Korelasi Arus Teknologi Bak Pisau Bermata Dua Bagi Para Remaja Desa
Derasnya laju teknologi seakan memberikan kontribusi negatif pada perkembangan remaja ditandai semakin marak remaja berprilaku diambang batas kewajaran.Â
Mengutip konsep teori Sigmund Preud teori gunung es, yang terlihat pada puncak gunung hanya kecil sepintas, ketika semakin digali kebawah kedasarnya semakin jelas permasalahannya.
Begitu juga konteks teknologi sekarang yang disikapi secara penyalahgunaan. Belum pandai berteknologi, sehingga budaya luar yang tak pantas untuk orang timur ditelan tanpa dikunyah merambah pada kalangan remaja.

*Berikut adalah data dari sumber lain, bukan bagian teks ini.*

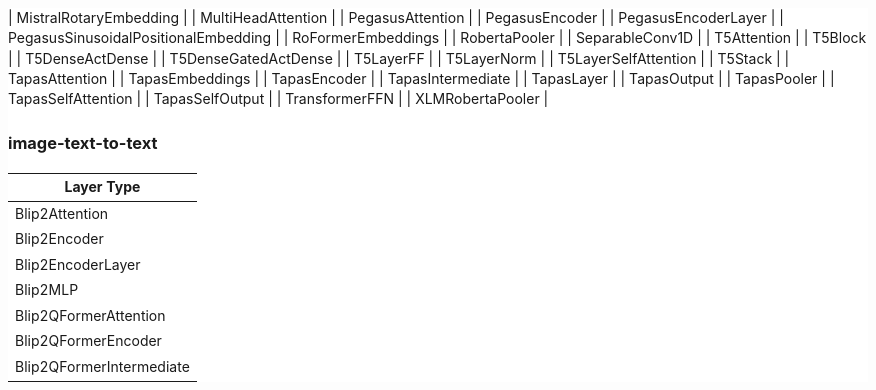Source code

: | MistralRotaryEmbedding |
| MultiHeadAttention |
| PegasusAttention |
| PegasusEncoder |
| PegasusEncoderLayer |
| PegasusSinusoidalPositionalEmbedding |
| RoFormerEmbeddings |
| RobertaPooler |
| SeparableConv1D |
| T5Attention |
| T5Block |
| T5DenseActDense |
| T5DenseGatedActDense |
| T5LayerFF |
| T5LayerNorm |
| T5LayerSelfAttention |
| T5Stack |
| TapasAttention |
| TapasEmbeddings |
| TapasEncoder |
| TapasIntermediate |
| TapasLayer |
| TapasOutput |
| TapasPooler |
| TapasSelfAttention |
| TapasSelfOutput |
| TransformerFFN |
| XLMRobertaPooler |

### image-text-to-text
| Layer Type |
|-----------|
| Blip2Attention |
| Blip2Encoder |
| Blip2EncoderLayer |
| Blip2MLP |
| Blip2QFormerAttention |
| Blip2QFormerEncoder |
| Blip2QFormerIntermediate |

Pendek kata remaja kita saat ini sangat rentan sebagai korban penyalahgunaan teknologi. Korban dari teknologi itu sendiri. Naiknya angka-angka kenakalan remaja buah hasil dari budaya filter yang jelas kurang bahkan tidak sama sekali.
Untuk itu teknologi secara tak langsung berkorelasi dengan perkembangan psikologi remaja. Realita prilaku remaja cenderung mengalami penurunan dari sudut pandang tata nilai yakni secara etika dan norma.

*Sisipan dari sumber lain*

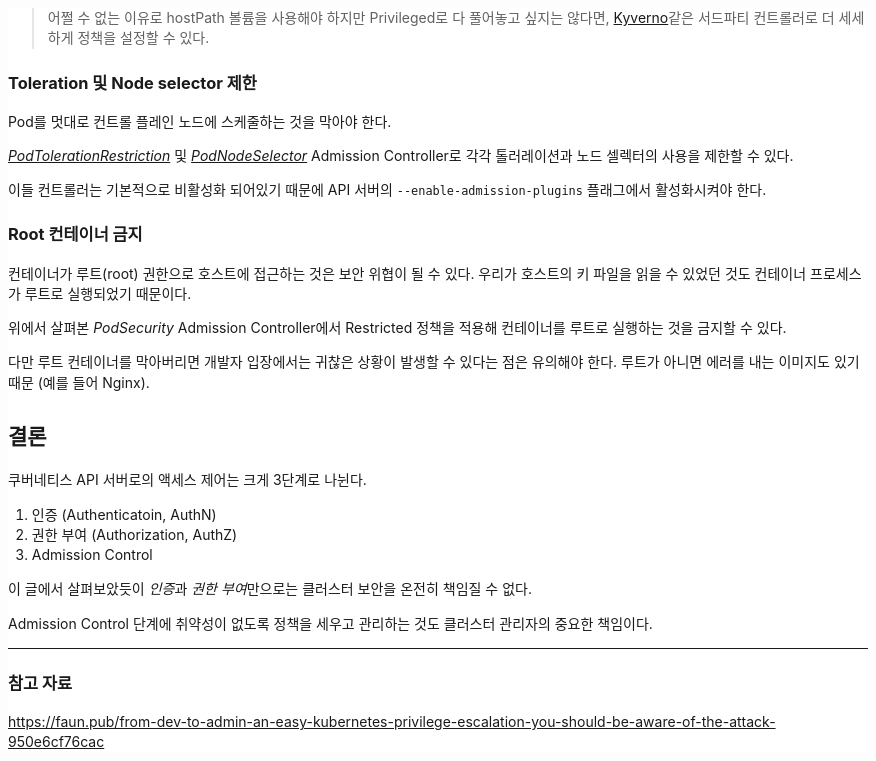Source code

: > 어쩔 수 없는 이유로 hostPath 볼륨을 사용해야 하지만 Privileged로 다 풀어놓고 싶지는 않다면, [Kyverno](https://kyverno.io/)같은 서드파티 컨트롤러로 더 세세하게 정책을 설정할 수 있다.

### Toleration 및 Node selector 제한

Pod를 멋대로 컨트롤 플레인 노드에 스케줄하는 것을 막아야 한다.

[*PodTolerationRestriction*](https://kubernetes.io/docs/reference/access-authn-authz/admission-controllers/#podtolerationrestriction) 및 [*PodNodeSelector*](https://kubernetes.io/docs/reference/access-authn-authz/admission-controllers/#podnodeselector) Admission Controller로 각각 톨러레이션과 노드 셀렉터의 사용을 제한할 수 있다.

이들 컨트롤러는 기본적으로 비활성화 되어있기 때문에 API 서버의 `--enable-admission-plugins` 플래그에서 활성화시켜야 한다.

### Root 컨테이너 금지

컨테이너가 루트(root) 권한으로 호스트에 접근하는 것은 보안 위협이 될 수 있다. 우리가 호스트의 키 파일을 읽을 수 있었던 것도 컨테이너 프로세스가 루트로 실행되었기 때문이다.

위에서 살펴본 *PodSecurity* Admission Controller에서 Restricted 정책을 적용해 컨테이너를 루트로 실행하는 것을 금지할 수 있다.

다만 루트 컨테이너를 막아버리면 개발자 입장에서는 귀찮은 상황이 발생할 수 있다는 점은 유의해야 한다. 루트가 아니면 에러를 내는 이미지도 있기 때문 (예를 들어 Nginx).

## 결론

쿠버네티스 API 서버로의 액세스 제어는 크게 3단계로 나뉜다.

1. 인증 (Authenticatoin, AuthN)
2. 권한 부여 (Authorization, AuthZ)
3. Admission Control

이 글에서 살펴보았듯이 *인증*과 *권한 부여*만으로는 클러스터 보안을 온전히 책임질 수 없다.

Admission Control 단계에 취약성이 없도록 정책을 세우고 관리하는 것도 클러스터 관리자의 중요한 책임이다.


---
### 참고 자료

<https://faun.pub/from-dev-to-admin-an-easy-kubernetes-privilege-escalation-you-should-be-aware-of-the-attack-950e6cf76cac>
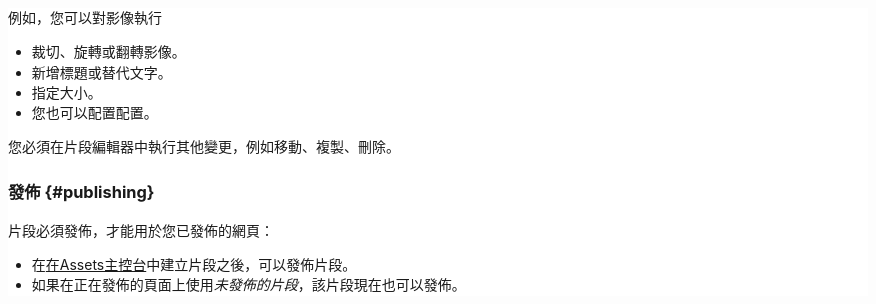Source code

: 例如，您可以對影像執行

* 裁切、旋轉或翻轉影像。
* 新增標題或替代文字。
* 指定大小。
* 您也可以配置配置。

您必須在片段編輯器中執行其他變更，例如移動、複製、刪除。

### 發佈 {#publishing}

片段必須發佈，才能用於您已發佈的網頁：

* 在[在Assets主控台](/help/assets/content-fragments/content-fragments.md#publishingandreferencingafragment)中建立片段之後，可以發佈片段。
* 如果在正在發佈的頁面上使用&#x200B;*未發佈的片段*，該片段現在也可以發佈。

Perubahan perilaku yang selama ini identik pada wilayah perkotaan telah menyasar ke perkampungan, termasuk tempat penulid. Yang selama ini kental akan budi pekerti luhur, taat budaya dan sebagainya. Justru perubahan cara pandang remaja pedesaan tambah jauh berantakan.
Berangkat dari problem inilah bisa jadi ada keterkaitan teknologi dengan tingginya Jamur (janda dibawah umur). Pernikahan dini, hamil diluar nikah bukan barang aib, pelecehan seksual remaja kampung, dan pergeseran sisi-sisi lainnya. Dampak yang tidak bisa dihindarkan. Dan mesti menjadi kecemasan bersama, jangan-jangan lost generation benar akan terjadi.
Teknlogi bak pisau bermata dua, satu sisi memberikan kebaikan, disisi lain memberikan keburukan. Artinya daya filter remaja kita yang masih tergolong lemah. Lemah membedakan mana yang baik dan buruk, Â yang berbahaya untuk ditiru dan yang tidak.
Kembali pada fenomena Jamur serta marak pernikahan dini. Secara kultur, pernikahan dini sudah ada pernah dari zaman nenek moyang loh. Telah dikenal dengan sistem perjodohan seperti kisah cerita pada Siti Nurbaya.
Siapa yang sudah dianggap telah pantas, juga terkadang telah dipersiapkan oleh para tetua, bedanya pada fenomena Jamur sekarang, pada sisi pernikah dini lebih awet status perkawinannya. Mungkin, zaman dulu adat budaya pedoman ikatan sakral, versiku. Atau akses informasi dulu tidak segamplang pada saat ini. Tabu atau aib hal-hal yang bersifat gituan?